Two hundred and forty years before Brexit, there was Amexit, also known as the American Revolution.
In terms of historical consequence, the Brexit vote and the American Revolution don’t occupy the same universes, but they are connected by a belief in popular sovereignty and a refusal to be governed by a remote authority with only an attenuated mechanism — if that — for representation.
In Brexit, the British people decided that their Parliament should trump the governing machinery of the EU, and in our Revolution we decided that our Colonial assemblies should trump the governing machinery of the British Empire. Both acts exhibited a punctiliousness about government by consent that struck critics as unreasonable and even dangerous.
The Revolution fed off popular passions that shocked and embarrassed some Colonial elites who were more cautious about separating from Britain, in an echo of the elite reaction to Brexit. John Adams pushed back against the “sneers and snubbs” directed at “the multitude, the million, the populace, the vulgar, the mob, the herd and the rabble, as the great always delight to call them.” (I’m in the debt of the magisterial new book “Toward Democracy,” for this and other quotes.)
If the pro-Brexit forces seem overly touchy about British sovereignty, consider the sensitivity of the architects of the American Revolution. They believed that if government merely has the leeway to rule arbitrarily, it is already tyrannical. It is necessary, Adams warned, to “nip the shoots of arbitrary power in the bud.”
The Founders sought to protect the bedrock principle that the people, again the words of Adams, are “the Source of all Authority and Original of all Power.” Alexander Hamilton wrote that “the only distinction between slavery and freedom” is whether man is governed either “by the will of another,” or “by the laws to which he has given his consent.”
By this standard, the case against the British Parliament was highly intuitive: Members of Parliament didn’t live in the Colonies, and the colonists didn’t elect them. If the arguments were often complex — could Parliament impose “external” taxes, but not “internal” ones? — the crux of the matter wasn’t. Benjamin Franklin wrote as early as 1768 that either “parliament has the right to make all laws for us,” or “it has the power to make no laws for us.”
When it came, the American Revolution was a very British affair. Its supporters cited British writers like John Locke and Algernon Sidney; long-standing liberties under the informal British constitution; and their own rights as Englishmen. “Perhaps there was never a people,” Samuel Adams wrote, “who discovered themselves more strongly attached to their natural and constitutional rights and liberties than the British Colonists on this American Continent.”
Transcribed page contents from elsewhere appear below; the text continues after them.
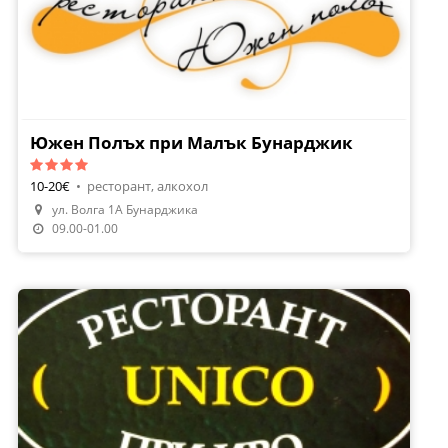
Южен Полъх при Малък Бунарджик
10-20€
•
ресторант, алкохол
ул. Волга 1А Бунарджика
09.00-01.00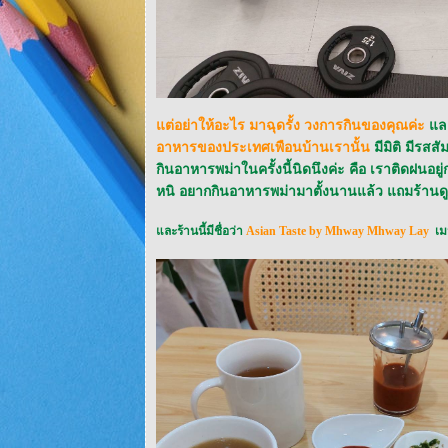
ต่อย่าให้อะไร มาฉุดรั้ง วงการกินของคุณค่ะ
ละใ
อาหารของประเทศเพือนบ้านเรานั้น
มีมิติ มีรส
กินอาหารพม่าในครั้งนี้นิดนึงค่ะ คือ เราติดฝนอย
หนิ อยากกินอาหารพม่ามาตั้งนานแล้ว แถมร้านดูป
ละร้านนี้มีชื่อว่า
Asian Taste by Mhway Mhway Lay
เมน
History didn’t come full circle, but it did look over its shoulder when a leading advocate of Brexit, the Tory politician Michael Gove, cited the American Revolution as inspiration for Britain’s separation from the EU.
Of course, the circumstances are vastly different. The EU didn’t suspend the British Parliament. It isn’t sending a fearsome fleet across the Channel to crush all resistance and to hunt down Nigel Farage, leader of the U.K. Independence Party, and have him hanged (although some EU officials might harbor this fantasy). Britain obviously didn’t become a newly independent nation upon the passage of Brexit.
But the Brexit vote is a reminder that the threat to self-government never truly abates; it just takes different (and more or less benign or noxious) forms. This is why self-government always needs to be jealously and zealously guarded — something our forefathers understood and acted upon.
Levi Preston, a captain at the Battle of Concord, explained decades later why he had fought: “What we meant in going for those redcoats was this: We had always governed ourselves, and we always meant to. They didn’t mean we should.” It’s a sentiment as relevant now as it was more than 200 years ago — and will always remain so as long as men yearn to be free.